• **Rows**:

[BEGIN]

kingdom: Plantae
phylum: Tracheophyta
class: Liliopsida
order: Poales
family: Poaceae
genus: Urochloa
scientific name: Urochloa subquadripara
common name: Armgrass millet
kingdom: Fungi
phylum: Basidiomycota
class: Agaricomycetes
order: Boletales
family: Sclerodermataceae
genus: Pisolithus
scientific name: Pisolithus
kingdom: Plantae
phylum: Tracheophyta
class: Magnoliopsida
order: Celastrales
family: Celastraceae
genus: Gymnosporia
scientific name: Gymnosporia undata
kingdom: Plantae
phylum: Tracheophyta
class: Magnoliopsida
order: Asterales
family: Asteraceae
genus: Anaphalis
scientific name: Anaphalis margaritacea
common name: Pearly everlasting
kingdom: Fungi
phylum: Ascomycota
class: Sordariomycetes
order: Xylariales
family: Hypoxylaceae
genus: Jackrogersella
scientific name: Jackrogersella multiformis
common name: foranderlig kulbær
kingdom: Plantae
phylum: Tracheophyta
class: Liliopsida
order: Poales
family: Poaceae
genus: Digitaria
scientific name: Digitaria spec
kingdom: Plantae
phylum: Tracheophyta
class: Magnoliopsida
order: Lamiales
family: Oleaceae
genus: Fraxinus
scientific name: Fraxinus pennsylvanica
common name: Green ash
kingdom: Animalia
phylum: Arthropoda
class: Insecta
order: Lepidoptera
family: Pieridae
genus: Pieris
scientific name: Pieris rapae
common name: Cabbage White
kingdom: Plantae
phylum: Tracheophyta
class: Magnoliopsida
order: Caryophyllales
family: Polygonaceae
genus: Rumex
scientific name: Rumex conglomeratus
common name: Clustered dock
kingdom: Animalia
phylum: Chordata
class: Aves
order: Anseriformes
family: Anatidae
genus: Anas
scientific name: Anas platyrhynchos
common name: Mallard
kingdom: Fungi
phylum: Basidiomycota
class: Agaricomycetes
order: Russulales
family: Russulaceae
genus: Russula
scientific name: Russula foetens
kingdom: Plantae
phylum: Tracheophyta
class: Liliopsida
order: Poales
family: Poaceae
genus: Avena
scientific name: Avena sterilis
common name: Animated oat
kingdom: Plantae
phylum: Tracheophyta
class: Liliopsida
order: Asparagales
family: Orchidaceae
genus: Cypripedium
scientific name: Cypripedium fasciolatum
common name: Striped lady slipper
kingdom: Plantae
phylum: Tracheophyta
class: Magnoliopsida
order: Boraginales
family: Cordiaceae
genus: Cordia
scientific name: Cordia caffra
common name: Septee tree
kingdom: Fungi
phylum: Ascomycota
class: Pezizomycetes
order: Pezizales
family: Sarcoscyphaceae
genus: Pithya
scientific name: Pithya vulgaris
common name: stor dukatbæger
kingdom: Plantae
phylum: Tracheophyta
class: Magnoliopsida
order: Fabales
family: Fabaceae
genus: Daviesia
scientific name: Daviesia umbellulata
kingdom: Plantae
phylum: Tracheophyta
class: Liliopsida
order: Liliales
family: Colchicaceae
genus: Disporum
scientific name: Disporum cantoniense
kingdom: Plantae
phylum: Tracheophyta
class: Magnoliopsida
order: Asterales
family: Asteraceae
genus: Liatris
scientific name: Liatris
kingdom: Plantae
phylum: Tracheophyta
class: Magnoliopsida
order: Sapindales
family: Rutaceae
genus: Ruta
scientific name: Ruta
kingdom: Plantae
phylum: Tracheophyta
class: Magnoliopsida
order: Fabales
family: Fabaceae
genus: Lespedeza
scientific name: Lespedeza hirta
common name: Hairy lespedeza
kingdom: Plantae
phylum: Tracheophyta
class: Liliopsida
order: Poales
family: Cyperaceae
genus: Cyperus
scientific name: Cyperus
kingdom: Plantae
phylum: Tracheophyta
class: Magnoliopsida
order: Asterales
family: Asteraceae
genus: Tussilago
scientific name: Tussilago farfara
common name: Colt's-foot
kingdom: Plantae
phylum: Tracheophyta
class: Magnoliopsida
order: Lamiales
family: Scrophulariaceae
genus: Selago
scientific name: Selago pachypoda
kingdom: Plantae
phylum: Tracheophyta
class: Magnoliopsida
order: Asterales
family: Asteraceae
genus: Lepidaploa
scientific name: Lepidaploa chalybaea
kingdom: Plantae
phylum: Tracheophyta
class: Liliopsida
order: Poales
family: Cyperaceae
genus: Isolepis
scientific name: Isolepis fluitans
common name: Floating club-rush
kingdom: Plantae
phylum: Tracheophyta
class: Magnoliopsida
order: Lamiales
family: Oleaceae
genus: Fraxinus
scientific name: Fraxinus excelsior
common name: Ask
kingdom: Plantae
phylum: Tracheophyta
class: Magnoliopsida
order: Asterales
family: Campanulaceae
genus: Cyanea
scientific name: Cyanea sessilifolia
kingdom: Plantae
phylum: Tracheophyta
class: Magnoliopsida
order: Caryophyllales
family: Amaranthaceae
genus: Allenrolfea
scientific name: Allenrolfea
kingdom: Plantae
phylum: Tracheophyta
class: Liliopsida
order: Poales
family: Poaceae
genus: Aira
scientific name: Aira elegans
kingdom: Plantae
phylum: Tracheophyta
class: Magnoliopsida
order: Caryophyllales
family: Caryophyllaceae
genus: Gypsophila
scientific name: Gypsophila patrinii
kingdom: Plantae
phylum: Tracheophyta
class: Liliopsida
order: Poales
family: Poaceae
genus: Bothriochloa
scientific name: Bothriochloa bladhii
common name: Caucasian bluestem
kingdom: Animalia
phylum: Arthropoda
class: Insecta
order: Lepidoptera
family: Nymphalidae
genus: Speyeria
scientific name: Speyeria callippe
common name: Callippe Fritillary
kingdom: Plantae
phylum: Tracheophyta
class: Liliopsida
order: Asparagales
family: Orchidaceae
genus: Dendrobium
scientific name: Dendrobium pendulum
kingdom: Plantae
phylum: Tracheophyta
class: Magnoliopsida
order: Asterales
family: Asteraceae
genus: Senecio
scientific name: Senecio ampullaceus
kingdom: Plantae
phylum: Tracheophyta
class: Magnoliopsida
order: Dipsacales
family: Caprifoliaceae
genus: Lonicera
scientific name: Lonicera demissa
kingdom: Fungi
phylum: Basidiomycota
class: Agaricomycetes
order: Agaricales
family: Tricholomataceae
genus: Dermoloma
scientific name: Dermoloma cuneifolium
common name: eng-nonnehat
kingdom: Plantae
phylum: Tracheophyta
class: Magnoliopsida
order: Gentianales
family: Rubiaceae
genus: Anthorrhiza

[END]

• **What the task asks**: Can you lay out every line from the rows above as a Markdown table with two columns, No. for the line's number and Line for its text, and skip any blank lines?

• **Output below**:
| No. | Line |
|---|---|
| 1 | kingdom: Plantae |
| 2 | phylum: Tracheophyta |
| 3 | class: Liliopsida |
| 4 | order: Poales |
| 5 | family: Poaceae |
| 6 | genus: Urochloa |
| 7 | scientific name: Urochloa subquadripara |
| 8 | common name: Armgrass millet |
| 9 | kingdom: Fungi |
| 10 | phylum: Basidiomycota |
| 11 | class: Agaricomycetes |
| 12 | order: Boletales |
| 13 | family: Sclerodermataceae |
| 14 | genus: Pisolithus |
| 15 | scientific name: Pisolithus |
| 16 | kingdom: Plantae |
| 17 | phylum: Tracheophyta |
| 18 | class: Magnoliopsida |
| 19 | order: Celastrales |
| 20 | family: Celastraceae |
| 21 | genus: Gymnosporia |
| 22 | scientific name: Gymnosporia undata |
| 23 | kingdom: Plantae |
| 24 | phylum: Tracheophyta |
| 25 | class: Magnoliopsida |
| 26 | order: Asterales |
| 27 | family: Asteraceae |
| 28 | genus: Anaphalis |
| 29 | scientific name: Anaphalis margaritacea |
| 30 | common name: Pearly everlasting |
| 31 | kingdom: Fungi |
| 32 | phylum: Ascomycota |
| 33 | class: Sordariomycetes |
| 34 | order: Xylariales |
| 35 | family: Hypoxylaceae |
| 36 | genus: Jackrogersella |
| 37 | scientific name: Jackrogersella multiformis |
| 38 | common name: foranderlig kulbær |
| 39 | kingdom: Plantae |
| 40 | phylum: Tracheophyta |
| 41 | class: Liliopsida |
| 42 | order: Poales |
| 43 | family: Poaceae |
| 44 | genus: Digitaria |
| 45 | scientific name: Digitaria spec |
| 46 | kingdom: Plantae |
| 47 | phylum: Tracheophyta |
| 48 | class: Magnoliopsida |
| 49 | order: Lamiales |
| 50 | family: Oleaceae |
| 51 | genus: Fraxinus |
| 52 | scientific name: Fraxinus pennsylvanica |
| 53 | common name: Green ash |
| 54 | kingdom: Animalia |
| 55 | phylum: Arthropoda |
| 56 | class: Insecta |
| 57 | order: Lepidoptera |
| 58 | family: Pieridae |
| 59 | genus: Pieris |
| 60 | scientific name: Pieris rapae |
| 61 | common name: Cabbage White |
| 62 | kingdom: Plantae |
| 63 | phylum: Tracheophyta |
| 64 | class: Magnoliopsida |
| 65 | order: Caryophyllales |
| 66 | family: Polygonaceae |
| 67 | genus: Rumex |
| 68 | scientific name: Rumex conglomeratus |
| 69 | common name: Clustered dock |
| 70 | kingdom: Animalia |
| 71 | phylum: Chordata |
| 72 | class: Aves |
| 73 | order: Anseriformes |
| 74 | family: Anatidae |
| 75 | genus: Anas |
| 76 | scientific name: Anas platyrhynchos |
| 77 | common name: Mallard |
| 78 | kingdom: Fungi |
| 79 | phylum: Basidiomycota |
| 80 | class: Agaricomycetes |
| 81 | order: Russulales |
| 82 | family: Russulaceae |
| 83 | genus: Russula |
| 84 | scientific name: Russula foetens |
| 85 | kingdom: Plantae |
| 86 | phylum: Tracheophyta |
| 87 | class: Liliopsida |
| 88 | order: Poales |
| 89 | family: Poaceae |
| 90 | genus: Avena |
| 91 | scientific name: Avena sterilis |
| 92 | common name: Animated oat |
| 93 | kingdom: Plantae |
| 94 | phylum: Tracheophyta |
| 95 | class: Liliopsida |
| 96 | order: Asparagales |
| 97 | family: Orchidaceae |
| 98 | genus: Cypripedium |
| 99 | scientific name: Cypripedium fasciolatum |
| 100 | common name: Striped lady slipper |
| 101 | kingdom: Plantae |
| 102 | phylum: Tracheophyta |
| 103 | class: Magnoliopsida |
| 104 | order: Boraginales |
| 105 | family: Cordiaceae |
| 106 | genus: Cordia |
| 107 | scientific name: Cordia caffra |
| 108 | common name: Septee tree |
| 109 | kingdom: Fungi |
| 110 | phylum: Ascomycota |
| 111 | class: Pezizomycetes |
| 112 | order: Pezizales |
| 113 | family: Sarcoscyphaceae |
| 114 | genus: Pithya |
| 115 | scientific name: Pithya vulgaris |
| 116 | common name: stor dukatbæger |
| 117 | kingdom: Plantae |
| 118 | phylum: Tracheophyta |
| 119 | class: Magnoliopsida |
| 120 | order: Fabales |
| 121 | family: Fabaceae |
| 122 | genus: Daviesia |
| 123 | scientific name: Daviesia umbellulata |
| 124 | kingdom: Plantae |
| 125 | phylum: Tracheophyta |
| 126 | class: Liliopsida |
| 127 | order: Liliales |
| 128 | family: Colchicaceae |
| 129 | genus: Disporum |
| 130 | scientific name: Disporum cantoniense |
| 131 | kingdom: Plantae |
| 132 | phylum: Tracheophyta |
| 133 | class: Magnoliopsida |
| 134 | order: Asterales |
| 135 | family: Asteraceae |
| 136 | genus: Liatris |
| 137 | scientific name: Liatris |
| 138 | kingdom: Plantae |
| 139 | phylum: Tracheophyta |
| 140 | class: Magnoliopsida |
| 141 | order: Sapindales |
| 142 | family: Rutaceae |
| 143 | genus: Ruta |
| 144 | scientific name: Ruta |
| 145 | kingdom: Plantae |
| 146 | phylum: Tracheophyta |
| 147 | class: Magnoliopsida |
| 148 | order: Fabales |
| 149 | family: Fabaceae |
| 150 | genus: Lespedeza |
| 151 | scientific name: Lespedeza hirta |
| 152 | common name: Hairy lespedeza |
| 153 | kingdom: Plantae |
| 154 | phylum: Tracheophyta |
| 155 | class: Liliopsida |
| 156 | order: Poales |
| 157 | family: Cyperaceae |
| 158 | genus: Cyperus |
| 159 | scientific name: Cyperus |
| 160 | kingdom: Plantae |
| 161 | phylum: Tracheophyta |
| 162 | class: Magnoliopsida |
| 163 | order: Asterales |
| 164 | family: Asteraceae |
| 165 | genus: Tussilago |
| 166 | scientific name: Tussilago farfara |
| 167 | common name: Colt's-foot |
| 168 | kingdom: Plantae |
| 169 | phylum: Tracheophyta |
| 170 | class: Magnoliopsida |
| 171 | order: Lamiales |
| 172 | family: Scrophulariaceae |
| 173 | genus: Selago |
| 174 | scientific name: Selago pachypoda |
| 175 | kingdom: Plantae |
| 176 | phylum: Tracheophyta |
| 177 | class: Magnoliopsida |
| 178 | order: Asterales |
| 179 | family: Asteraceae |
| 180 | genus: Lepidaploa |
| 181 | scientific name: Lepidaploa chalybaea |
| 182 | kingdom: Plantae |
| 183 | phylum: Tracheophyta |
| 184 | class: Liliopsida |
| 185 | order: Poales |
| 186 | family: Cyperaceae |
| 187 | genus: Isolepis |
| 188 | scientific name: Isolepis fluitans |
| 189 | common name: Floating club-rush |
| 190 | kingdom: Plantae |
| 191 | phylum: Tracheophyta |
| 192 | class: Magnoliopsida |
| 193 | order: Lamiales |
| 194 | family: Oleaceae |
| 195 | genus: Fraxinus |
| 196 | scientific name: Fraxinus excelsior |
| 197 | common name: Ask |
| 198 | kingdom: Plantae |
| 199 | phylum: Tracheophyta |
| 200 | class: Magnoliopsida |
| 201 | order: Asterales |
| 202 | family: Campanulaceae |
| 203 | genus: Cyanea |
| 204 | scientific name: Cyanea sessilifolia |
| 205 | kingdom: Plantae |
| 206 | phylum: Tracheophyta |
| 207 | class: Magnoliopsida |
| 208 | order: Caryophyllales |
| 209 | family: Amaranthaceae |
| 210 | genus: Allenrolfea |
| 211 | scientific name: Allenrolfea |
| 212 | kingdom: Plantae |
| 213 | phylum: Tracheophyta |
| 214 | class: Liliopsida |
| 215 | order: Poales |
| 216 | family: Poaceae |
| 217 | genus: Aira |
| 218 | scientific name: Aira elegans |
| 219 | kingdom: Plantae |
| 220 | phylum: Tracheophyta |
| 221 | class: Magnoliopsida |
| 222 | order: Caryophyllales |
| 223 | family: Caryophyllaceae |
| 224 | genus: Gypsophila |
| 225 | scientific name: Gypsophila patrinii |
| 226 | kingdom: Plantae |
| 227 | phylum: Tracheophyta |
| 228 | class: Liliopsida |
| 229 | order: Poales |
| 230 | family: Poaceae |
| 231 | genus: Bothriochloa |
| 232 | scientific name: Bothriochloa bladhii |
| 233 | common name: Caucasian bluestem |
| 234 | kingdom: Animalia |
| 235 | phylum: Arthropoda |
| 236 | class: Insecta |
| 237 | order: Lepidoptera |
| 238 | family: Nymphalidae |
| 239 | genus: Speyeria |
| 240 | scientific name: Speyeria callippe |
| 241 | common name: Callippe Fritillary |
| 242 | kingdom: Plantae |
| 243 | phylum: Tracheophyta |
| 244 | class: Liliopsida |
| 245 | order: Asparagales |
| 246 | family: Orchidaceae |
| 247 | genus: Dendrobium |
| 248 | scientific name: Dendrobium pendulum |
| 249 | kingdom: Plantae |
| 250 | phylum: Tracheophyta |
| 251 | class: Magnoliopsida |
| 252 | order: Asterales |
| 253 | family: Asteraceae |
| 254 | genus: Senecio |
| 255 | scientific name: Senecio ampullaceus |
| 256 | kingdom: Plantae |
| 257 | phylum: Tracheophyta |
| 258 | class: Magnoliopsida |
| 259 | order: Dipsacales |
| 260 | family: Caprifoliaceae |
| 261 | genus: Lonicera |
| 262 | scientific name: Lonicera demissa |
| 263 | kingdom: Fungi |
| 264 | phylum: Basidiomycota |
| 265 | class: Agaricomycetes |
| 266 | order: Agaricales |
| 267 | family: Tricholomataceae |
| 268 | genus: Dermoloma |
| 269 | scientific name: Dermoloma cuneifolium |
| 270 | common name: eng-nonnehat |
| 271 | kingdom: Plantae |
| 272 | phylum: Tracheophyta |
| 273 | class: Magnoliopsida |
| 274 | order: Gentianales |
| 275 | family: Rubiaceae |
| 276 | genus: Anthorrhiza |